Currently, the higher-education attainment gap between Hispanic people and the total U.S. population is too wide and likely to increase unless radical changes are made, Crow said at a presentation to the annual conference of NALEO on Friday. The National Association of Latino Elected and Appointed Officials is a nonprofit, nonpartisan organization that advocates for Latino participation in the American political process.
About 34 percent of the overall adult population has a bachelor’s degree, compared with about 17 percent of Hispanic adults, Crow said.
There will be 100 million people of Hispanic origin in the U.S. by 2060, he noted. “That’s almost larger than Mexico,” he said.
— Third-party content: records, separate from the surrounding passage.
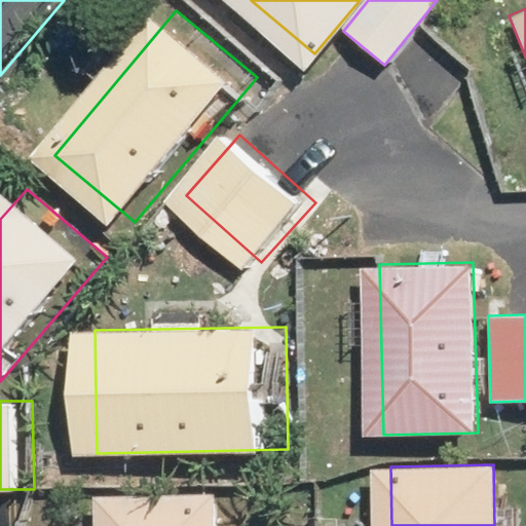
[(116,525),(243,525),(242,491),(116,494),(116,525)]
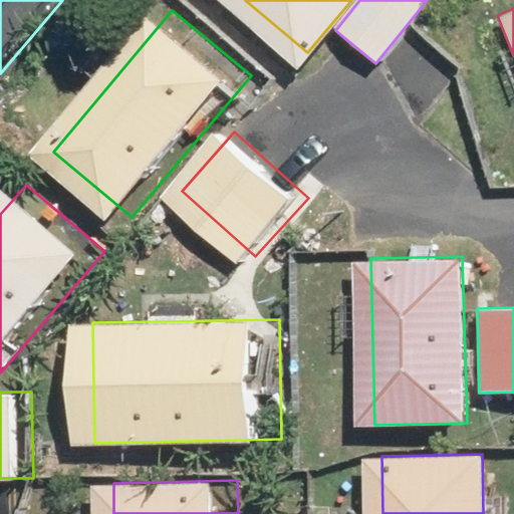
All buildings are outlined.
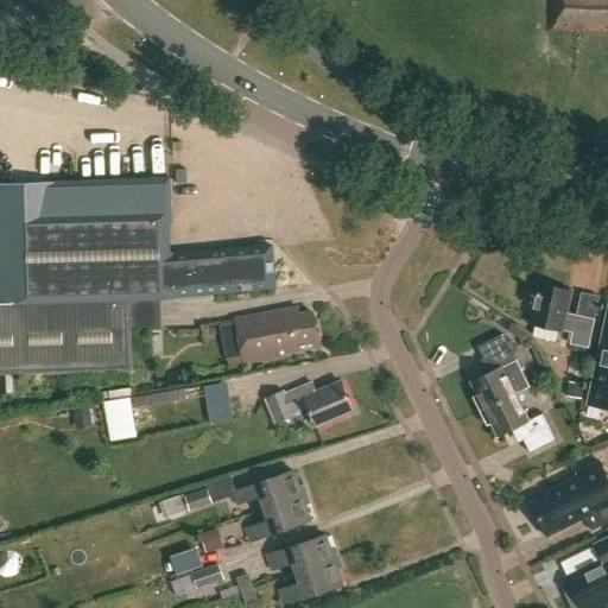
[(607,33),(607,0),(551,0),(551,32),(607,33)]
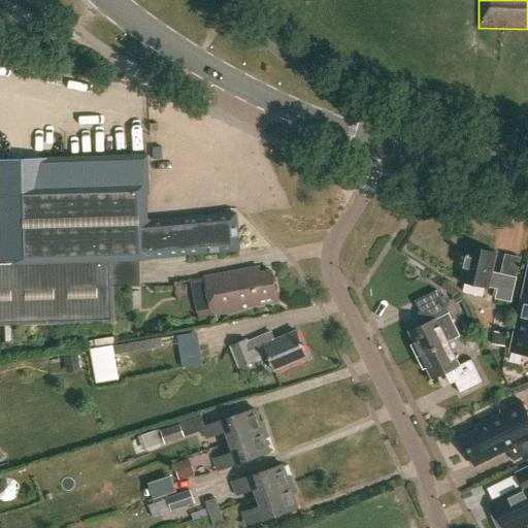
[(138,258),(150,258),(151,258),(238,253),(235,213),(149,218),(146,155),(42,158),(46,323),(111,321),(110,286),(110,259),(138,258)]
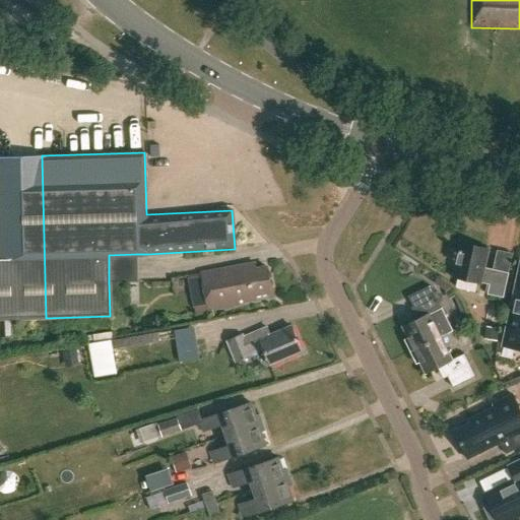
[(0,318),(46,318),(42,155),(0,156),(0,318)]
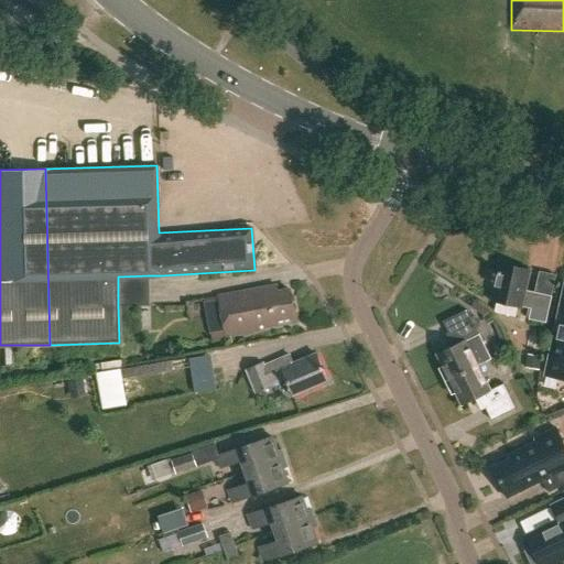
[(539,272),(534,293),(524,291),(529,271),(499,264),(491,302),(530,311),(529,320),(546,324),(556,275),(539,272)]
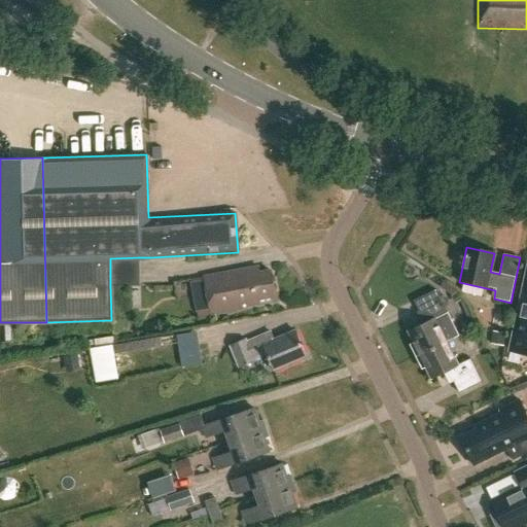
[(138,257),(110,258),(110,285),(138,285),(138,257)]
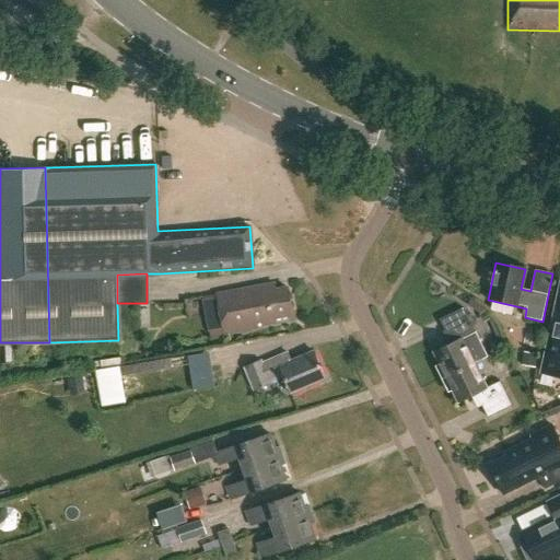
[(210,338),(223,335),(291,323),(286,290),(272,292),(271,286),(202,299),(210,338)]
“This is an unbelievable economic opportunity and mechanism for the building of energy in the United States."
Crow said he calculated that if Hispanic people earned bachelor’s degrees at the same rate as the national average, it would add 1.5 percentage points to the rate of national economic growth.
If nothing changes, the attainment gap will widen by 2050, with 52 percent of the overall population having a degree compared with 31 percent of Hispanics.
“The U.S. is under-realizing its full economic competitiveness because it has very uneven outcomes in the educational attainment levels of its children,” he said.
Closing the gap would require an additional 64,000 Hispanic college graduates every year.
“There are no mechanisms in place to achieve that goal right now,” he said. “Just the opposite. Universities are not redesigning themselves.”